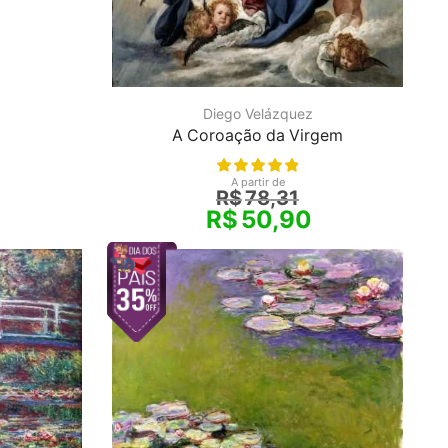
Diego Velázquez
A Coroação da Virgem
A partir de
R$
78,31
R$
50,90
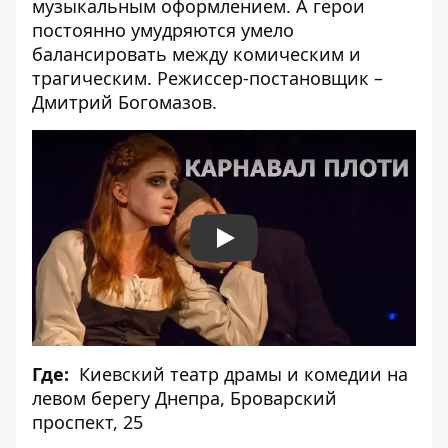
музыкальным оформлением. А герои
постоянно умудряются умело
балансировать между комическим и
трагическим. Режиссер-постановщик –
Дмитрий Богомазов.
Play
Где:
Киевский театр драмы и комедии на
левом берегу Днепра,
Броварский
проспект, 25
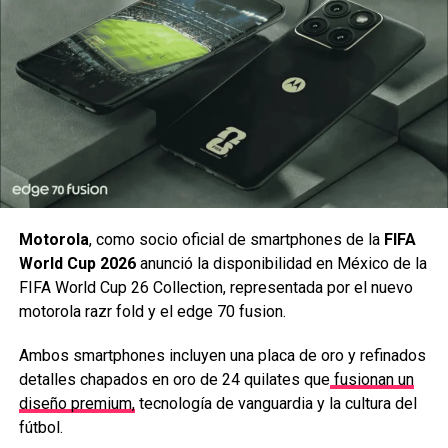
fuego en sus guantes y para que tenga todo el estilo, una
pose de victoria y emote de fuego control.
2 El cinturón de Zenyatta
Motorola
, como socio oficial de smartphones de la
FIFA
World Cup 2026
anunció la disponibilidad en México de la
FIFA World Cup 26 Collection, representada por el nuevo
motorola razr fold y el edge 70 fusion.
Parecerá algo que pasa inadvertido, pero el cinturón que
Ambos smartphones incluyen una placa de oro y refinados
tiene la skin de Aang de Zenyatta tiene los símbolos de
detalles chapados en oro de 24 quilates que
fusionan un
las 4 naciones, aire, fuego, agua y tierra. Aparte de que
diseño premium,
tecnología de vanguardia y la cultura del
está skin es idéntica a la del protagonista de la primera
fútbol.
serie y también viene con emotes, líneas de diálogo,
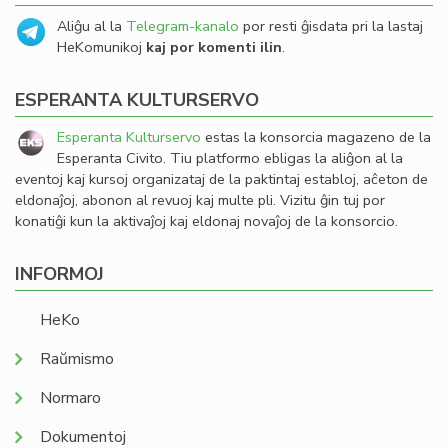
Aliĝu al la
Telegram-kanalo
por resti ĝisdata pri la lastaj
HeKomunikoj
kaj por komenti ilin
.
ESPERANTA KULTURSERVO
Esperanta Kulturservo
estas la konsorcia magazeno de la
Esperanta Civito. Tiu platformo ebligas la aliĝon al la
eventoj kaj kursoj organizataj de la paktintaj establoj, aĉeton de
eldonaĵoj, abonon al revuoj kaj multe pli. Vizitu ĝin tuj por
konatiĝi kun la aktivaĵoj kaj eldonaj novaĵoj de la konsorcio.
INFORMOJ
HeKo
Raŭmismo
Normaro
Dokumentoj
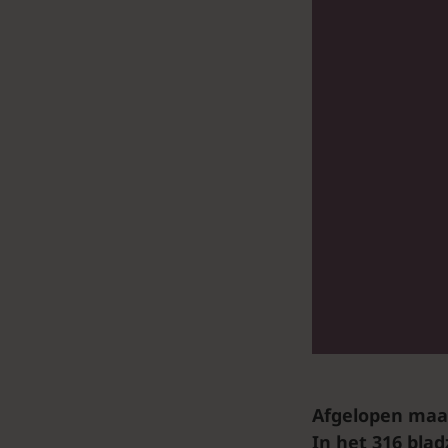
Afgelopen ma
In het 316 bla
========
**Task instructions**
Rewrite all of the data with every "R$" changed to "BRL" and everything else left as it is. Leave the pictures out.

**Solution below**
Diego Velázquez
A Coroação da Virgem
A partir de
BRL
78,31
BRL
50,90
музыкальным оформлением. А герои
постоянно умудряются умело
балансировать между комическим и
трагическим. Режиссер-постановщик –
Дмитрий Богомазов.
Play
Где:
Киевский театр драмы и комедии на
левом берегу Днепра,
Броварский
проспект, 25
fuego en sus guantes y para que tenga todo el estilo, una
pose de victoria y emote de fuego control.
2 El cinturón de Zenyatta
Motorola
, como socio oficial de smartphones de la
FIFA
World Cup 2026
anunció la disponibilidad en México de la
FIFA World Cup 26 Collection, representada por el nuevo
motorola razr fold y el edge 70 fusion.
Parecerá algo que pasa inadvertido, pero el cinturón que
Ambos smartphones incluyen una placa de oro y refinados
tiene la skin de Aang de Zenyatta tiene los símbolos de
detalles chapados en oro de 24 quilates que
fusionan un
las 4 naciones, aire, fuego, agua y tierra. Aparte de que
diseño premium,
tecnología de vanguardia y la cultura del
está skin es idéntica a la del protagonista de la primera
fútbol.
serie y también viene con emotes, líneas de diálogo,
Aliĝu al la
Telegram-kanalo
por resti ĝisdata pri la lastaj
HeKomunikoj
kaj por komenti ilin
.
ESPERANTA KULTURSERVO
Esperanta Kulturservo
estas la konsorcia magazeno de la
Esperanta Civito. Tiu platformo ebligas la aliĝon al la
eventoj kaj kursoj organizataj de la paktintaj establoj, aĉeton de
eldonaĵoj, abonon al revuoj kaj multe pli. Vizitu ĝin tuj por
konatiĝi kun la aktivaĵoj kaj eldonaj novaĵoj de la konsorcio.
INFORMOJ
HeKo
Raŭmismo
Normaro
Dokumentoj
Afgelopen ma
In het 316 bla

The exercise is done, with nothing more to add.